El IPC Nacional subió 2,9% en febrero, igual que en enero, y desde el piso de 1,5% en mayo de 2025 no logra retomar su pendiente descendente. Ahora, el principal desafío es que los shocks de precios no se trasladen a la nominalidad subsiguiente, de modo que la desinflación se reanude y, con ella, el proceso pueda afianzarse.

En lo referente a las distintas divisiones, “Vivienda, agua, electricidad y otros combustibles” fue la de mayor incremento (6,8%), seguida por “Alimentos y bebidas no alcohólicas” (3,3%), donde volvió a destacarse “Carnes y derivados” (6,6%). Por su parte, los precios regulados aumentaron 4,3%, los estacionales contribuyeron positivamente al caer 1,3%, y el IPC Núcleo marcó 3,1%, su mayor variación desde abril de 2025, mientras que el promedio móvil de tres meses ya se ubica en 2,9%.

Si bien la inflación núcleo incluye carnes, que evidencia una aceleración desde fines de 2025 por cuestiones específicas del mercado ganadero, es la inflación relevante para la política monetaria.

En el plano del mercado local, la licitación del Tesoro tuvo un rollover superior al 100% y una renovada demanda por instrumentos CER. Concretamente, el Tesoro realizó la primera licitación de marzo, en la que enfrentaba vencimientos por $ 9,6 billones y logró un rollover del 108%, volviendo a absorber pesos del mercado.

En esta oportunidad volvió a ofrecer instrumentos a tasa fija, lo que generó cierto reacomodamiento en las tasas pasivas. Sin embargo, los instrumentos a tasa fija ofrecidos tuvieron vencimientos relativamente cortos -mayo y septiembre- y concentraron cerca del 25% de la demanda total.

La mayor demanda volvió a observarse en instrumentos ajustados por CER, tanto letras como bonos, que captaron alrededor del 63% del total adjudicado. El resto de la demanda se distribuyó entre instrumentos TAMAR y dollar linked en menor medida.

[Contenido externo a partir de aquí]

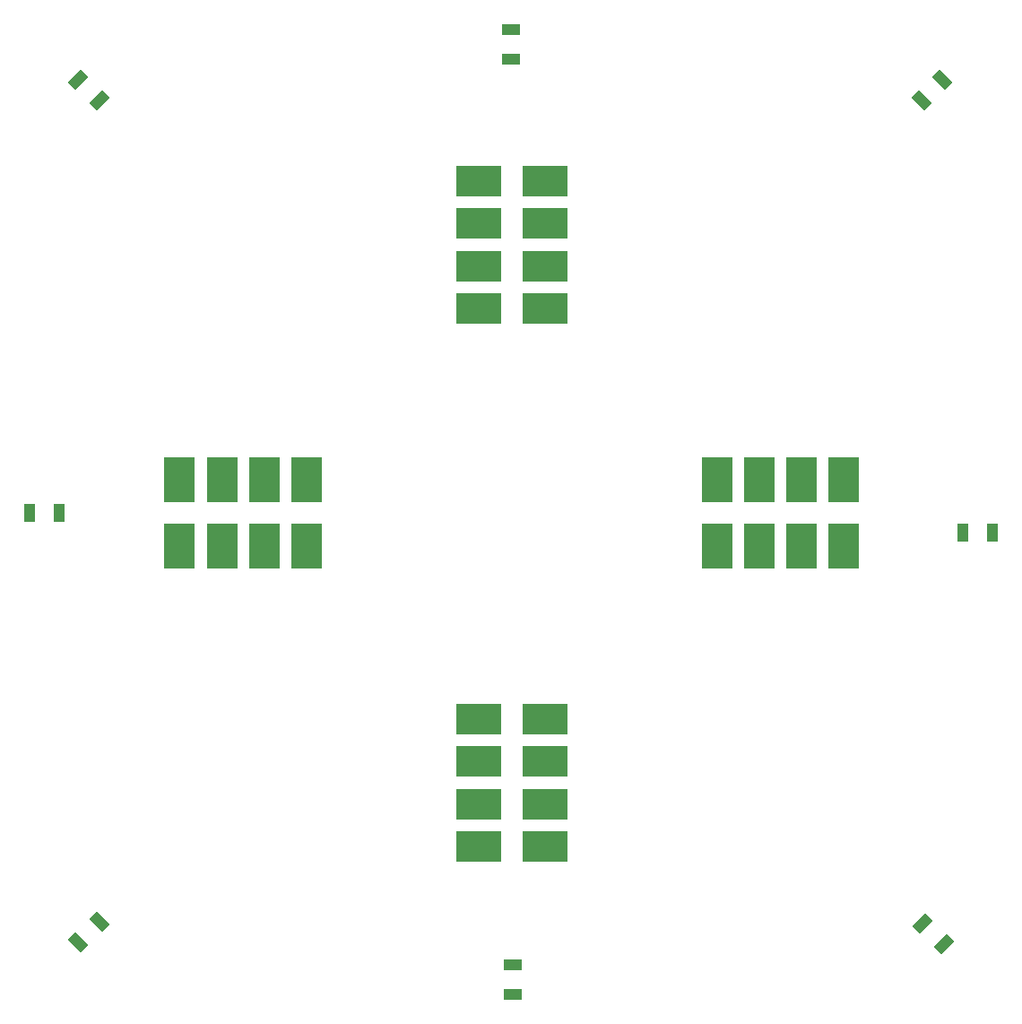
<source format=gbp>
%FSLAX25Y25*%
%MOIN*%
G70*
G01*
G75*
G04 Layer_Color=6049101*
%ADD10P,0.08352X4X333.0*%
%ADD11P,0.08352X4X261.0*%
%ADD12P,0.08352X4X189.0*%
%ADD13P,0.08352X4X117.0*%
%ADD14R,0.05906X0.05906*%
%ADD15C,0.02500*%
%ADD16C,0.10000*%
%ADD17C,0.05000*%
%ADD18C,0.12500*%
%ADD19R,0.12500X0.12500*%
%ADD20R,0.12500X0.12500*%
%ADD21C,0.16500*%
%ADD22C,0.04000*%
%ADD23R,0.17716X0.12205*%
%ADD24R,0.12205X0.17716*%
G04:AMPARAMS|DCode=25|XSize=80mil|YSize=50mil|CornerRadius=0mil|HoleSize=0mil|Usage=FLASHONLY|Rotation=45.000|XOffset=0mil|YOffset=0mil|HoleType=Round|Shape=Rectangle|*
%AMROTATEDRECTD25*
4,1,4,-0.01061,-0.04596,-0.04596,-0.01061,0.01061,0.04596,0.04596,0.01061,-0.01061,-0.04596,0.0*
%
%ADD25ROTATEDRECTD25*%

%ADD26R,0.08000X0.05000*%
G04:AMPARAMS|DCode=27|XSize=80mil|YSize=50mil|CornerRadius=0mil|HoleSize=0mil|Usage=FLASHONLY|Rotation=315.000|XOffset=0mil|YOffset=0mil|HoleType=Round|Shape=Rectangle|*
%AMROTATEDRECTD27*
4,1,4,-0.04596,0.01061,-0.01061,0.04596,0.04596,-0.01061,0.01061,-0.04596,-0.04596,0.01061,0.0*
%
%ADD27ROTATEDRECTD27*%

%ADD28R,0.05000X0.08000*%
%ADD29C,0.01000*%
%ADD30C,0.01200*%
%ADD31C,0.01500*%
%ADD32P,0.06937X4X333.0*%
%ADD33P,0.06937X4X261.0*%
%ADD34P,0.06937X4X189.0*%
%ADD35P,0.06937X4X117.0*%
%ADD36R,0.04906X0.04906*%
%ADD37R,0.16716X0.11205*%
%ADD38R,0.11205X0.16716*%
G04:AMPARAMS|DCode=39|XSize=70mil|YSize=40mil|CornerRadius=0mil|HoleSize=0mil|Usage=FLASHONLY|Rotation=45.000|XOffset=0mil|YOffset=0mil|HoleType=Round|Shape=Rectangle|*
%AMROTATEDRECTD39*
4,1,4,-0.01061,-0.03889,-0.03889,-0.01061,0.01061,0.03889,0.03889,0.01061,-0.01061,-0.03889,0.0*
%
%ADD39ROTATEDRECTD39*%

%ADD40R,0.07000X0.04000*%
G04:AMPARAMS|DCode=41|XSize=70mil|YSize=40mil|CornerRadius=0mil|HoleSize=0mil|Usage=FLASHONLY|Rotation=315.000|XOffset=0mil|YOffset=0mil|HoleType=Round|Shape=Rectangle|*
%AMROTATEDRECTD41*
4,1,4,-0.03889,0.01061,-0.01061,0.03889,0.03889,-0.01061,0.01061,-0.03889,-0.03889,0.01061,0.0*
%
%ADD41ROTATEDRECTD41*%

%ADD42R,0.04000X0.07000*%
D37*
X538500Y626504D02*
D03*
Y642252D02*
D03*
Y658000D02*
D03*
X563106Y626504D02*
D03*
Y642252D02*
D03*
Y658000D02*
D03*
X538500Y673748D02*
D03*
X563106D02*
D03*
X538500Y426504D02*
D03*
X563106D02*
D03*
X538500Y442252D02*
D03*
Y458000D02*
D03*
Y473748D02*
D03*
X563106Y442252D02*
D03*
Y458000D02*
D03*
Y473748D02*
D03*
D38*
X627004Y562606D02*
D03*
X642752D02*
D03*
X658500D02*
D03*
X627004Y538000D02*
D03*
X642752D02*
D03*
X658500D02*
D03*
X674248Y562606D02*
D03*
Y538000D02*
D03*
X427252Y562606D02*
D03*
Y538000D02*
D03*
X443000Y562606D02*
D03*
X458748D02*
D03*
X474496D02*
D03*
X443000Y538000D02*
D03*
X458748D02*
D03*
X474496D02*
D03*
D39*
X703611Y397889D02*
D03*
X711389Y390111D02*
D03*
X397389Y703611D02*
D03*
X389611Y711389D02*
D03*
D40*
X551000Y382500D02*
D03*
Y371500D02*
D03*
X550500Y719000D02*
D03*
Y730000D02*
D03*
D41*
X397389Y398389D02*
D03*
X389611Y390611D02*
D03*
X703111Y703611D02*
D03*
X710889Y711389D02*
D03*
D42*
X718500Y543000D02*
D03*
X729500D02*
D03*
X382500Y550500D02*
D03*
X371500D02*
D03*
M02*

</source>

Además, el Tesoro volvió a ofrecer el nuevo bono en dólares AO27, adjudicando primero u$s 150 millones y luego 100 millones adicionales en la rueda posterior, completando así el cupo total en esta licitación, lo que confirma que continúa existiendo demanda por este instrumento.

A nivel internacional, la escalada del conflicto en Medio Oriente impulsó el precio del petróleo por encima de los u$s 100 por barril y volvió a tensionar las expectativas. La suba del crudo tiene un impacto directo sobre los precios de la energía y, por lo tanto, sobre la inflación global, que tanto en Argentina como en Estados Unidos continúa mostrando resistencia a converger hacia niveles más bajos.

En este contexto, el mercado comenzó a ajustar sus expectativas de política monetaria en Estados Unidos. Este escenario de tasas internacionales más altas por más tiempo complica la eventual vuelta de Argentina al mercado internacional de deuda para refinanciar próximos vencimientos.

Por ello, es pertinente monitorear el ritmo de acumulación de reservas del Banco Central. En un contexto internacional más desafiante, contar con un nivel mayor de reservas resulta clave para afrontar compromisos financieros.

En resumen, aunque la aceleración desde mediados de 2025 todavía no resulta alarmante, ello no implica que el riesgo de escalada inflacionaria sea nulo. El principal reto es evitar efectos de segunda vuelta: que los shocks puntuales —como el ajuste de tarifas, o el aumento en carnes y combustibles— no se incorporen a la nominalidad siguiente vía paritarias y contratos.

Esto vuelve crítica la política de ingresos, que probablemente exija sostener una postura más restrictiva sobre salarios reales en el corto plazo, con el costo de una recuperación más lenta del poder adquisitivo y, por extensión, del consumo y la actividad económica.